I have a pyspark code that is written which reads three JSON files and converts the JSON files to DataFrames and the DataFrames are converted to tables on which SQL queries are performed.
import pyspark.sql
from pyspark.sql import SparkSession
from pyspark.sql import SQLContext
from pyspark.sql import *
from pyspark.sql import Row
import json
from pyspark.sql.types import StructType, StructField, StringType
from pyspark.sql.types import *
spark = SparkSession \
.builder \
.appName("project") \
.getOrCreate()
sc = spark.sparkContext
sqlContext=SQLContext(sc)
reviewFile= sqlContext.read.json("review.json")
usersFile=sqlContext.read.json("user.json")
businessFile=sqlContext.read.json("business.json")
reviewFile.createOrReplaceTempView("review")
usersFile.createOrReplaceTempView("user")
businessFile.createOrReplaceTempView("business")
review_user = spark.sql("select r.review_id,r.user_id,r.business_id,r.stars,r.date,u.name,u.review_count,u.yelping_since from (review r join user u on r.user_id = u.user_id)")
review_user.createOrReplaceTempView("review_user")
review_user_business= spark.sql("select r.review_id,r.user_id,r.business_id,r.stars,r.date,r.name,r.review_count,r.yelping_since,b.address,b.categories,b.city,b.latitude,b.longitude,b.name,b.neighborhood,b.postal_code,b.review_count,b.stars,b.state from review_user r join business b on r.business_id= b.business_id")
review_user_business.createOrReplaceTempView("review_user_business")
#categories= spark.sql("select distinct(categories) from review_user_business")

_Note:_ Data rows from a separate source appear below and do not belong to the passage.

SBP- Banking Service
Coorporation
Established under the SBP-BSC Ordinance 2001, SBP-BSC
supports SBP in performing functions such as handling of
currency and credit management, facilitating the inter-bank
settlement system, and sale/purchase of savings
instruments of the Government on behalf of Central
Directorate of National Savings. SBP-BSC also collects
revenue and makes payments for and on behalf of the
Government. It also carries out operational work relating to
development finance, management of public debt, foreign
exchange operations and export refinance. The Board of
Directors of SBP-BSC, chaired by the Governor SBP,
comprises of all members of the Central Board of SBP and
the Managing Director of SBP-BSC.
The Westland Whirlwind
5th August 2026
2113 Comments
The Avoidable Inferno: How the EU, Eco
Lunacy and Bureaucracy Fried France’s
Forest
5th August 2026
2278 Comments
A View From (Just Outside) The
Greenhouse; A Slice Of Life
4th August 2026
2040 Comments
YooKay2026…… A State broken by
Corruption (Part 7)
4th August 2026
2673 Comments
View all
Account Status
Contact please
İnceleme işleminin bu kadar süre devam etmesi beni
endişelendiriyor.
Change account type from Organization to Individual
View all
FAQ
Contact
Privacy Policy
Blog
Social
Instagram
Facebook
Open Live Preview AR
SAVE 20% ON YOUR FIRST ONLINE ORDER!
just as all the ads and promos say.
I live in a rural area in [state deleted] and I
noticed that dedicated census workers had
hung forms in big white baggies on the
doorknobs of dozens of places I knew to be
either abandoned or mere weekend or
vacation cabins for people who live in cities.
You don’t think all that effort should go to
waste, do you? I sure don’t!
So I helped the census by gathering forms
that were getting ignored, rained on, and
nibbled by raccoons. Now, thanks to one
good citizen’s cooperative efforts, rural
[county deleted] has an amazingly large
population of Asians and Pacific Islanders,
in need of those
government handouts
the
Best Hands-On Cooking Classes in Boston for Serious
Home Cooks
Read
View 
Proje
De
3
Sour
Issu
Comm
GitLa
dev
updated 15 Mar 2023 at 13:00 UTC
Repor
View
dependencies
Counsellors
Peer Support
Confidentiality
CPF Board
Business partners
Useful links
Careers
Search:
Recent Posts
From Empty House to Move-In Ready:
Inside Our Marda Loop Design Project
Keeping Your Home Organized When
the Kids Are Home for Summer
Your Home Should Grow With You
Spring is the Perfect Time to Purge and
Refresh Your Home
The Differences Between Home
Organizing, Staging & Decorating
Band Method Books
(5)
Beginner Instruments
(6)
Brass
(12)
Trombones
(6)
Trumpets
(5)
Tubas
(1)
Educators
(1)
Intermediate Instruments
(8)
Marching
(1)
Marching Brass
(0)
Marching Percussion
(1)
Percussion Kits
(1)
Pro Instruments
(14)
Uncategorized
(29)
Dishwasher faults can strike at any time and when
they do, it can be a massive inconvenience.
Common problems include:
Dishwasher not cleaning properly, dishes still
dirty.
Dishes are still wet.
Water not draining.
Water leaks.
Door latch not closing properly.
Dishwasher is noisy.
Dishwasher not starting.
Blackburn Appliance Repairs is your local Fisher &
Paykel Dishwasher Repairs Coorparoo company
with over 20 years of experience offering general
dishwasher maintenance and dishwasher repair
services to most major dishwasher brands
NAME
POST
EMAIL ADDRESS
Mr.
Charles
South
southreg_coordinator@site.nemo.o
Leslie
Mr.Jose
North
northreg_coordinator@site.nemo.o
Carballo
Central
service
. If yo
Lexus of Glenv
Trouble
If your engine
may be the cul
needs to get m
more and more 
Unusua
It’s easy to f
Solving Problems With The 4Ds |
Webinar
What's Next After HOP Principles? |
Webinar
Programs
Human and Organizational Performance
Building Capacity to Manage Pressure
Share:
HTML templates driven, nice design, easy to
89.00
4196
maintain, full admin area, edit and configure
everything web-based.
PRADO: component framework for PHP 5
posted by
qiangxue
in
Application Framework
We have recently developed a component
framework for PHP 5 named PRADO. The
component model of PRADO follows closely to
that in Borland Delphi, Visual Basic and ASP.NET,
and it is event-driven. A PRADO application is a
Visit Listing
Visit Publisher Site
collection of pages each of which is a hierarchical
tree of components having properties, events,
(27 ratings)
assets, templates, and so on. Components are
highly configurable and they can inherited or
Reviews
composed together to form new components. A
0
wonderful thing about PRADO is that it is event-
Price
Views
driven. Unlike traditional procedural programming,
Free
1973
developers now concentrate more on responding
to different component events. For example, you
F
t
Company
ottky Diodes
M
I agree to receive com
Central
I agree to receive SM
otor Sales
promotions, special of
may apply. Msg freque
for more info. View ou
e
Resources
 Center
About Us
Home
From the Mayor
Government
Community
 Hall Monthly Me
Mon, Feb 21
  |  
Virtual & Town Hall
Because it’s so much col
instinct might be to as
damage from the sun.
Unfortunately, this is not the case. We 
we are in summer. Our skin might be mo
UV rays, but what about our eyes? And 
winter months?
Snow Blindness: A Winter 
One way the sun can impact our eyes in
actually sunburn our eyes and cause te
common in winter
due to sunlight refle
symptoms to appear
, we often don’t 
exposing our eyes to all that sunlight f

categories= spark.sql("select distinct(r.categories) from review_user_business r where 'Food' in r.categories")
print categories.show(50)
You guys can find the description of the data in the below link. https://www.yelp.com/dataset/documentation/json
What I'm trying to do is get the rows which has food as a part of its category. Can some one help me with it??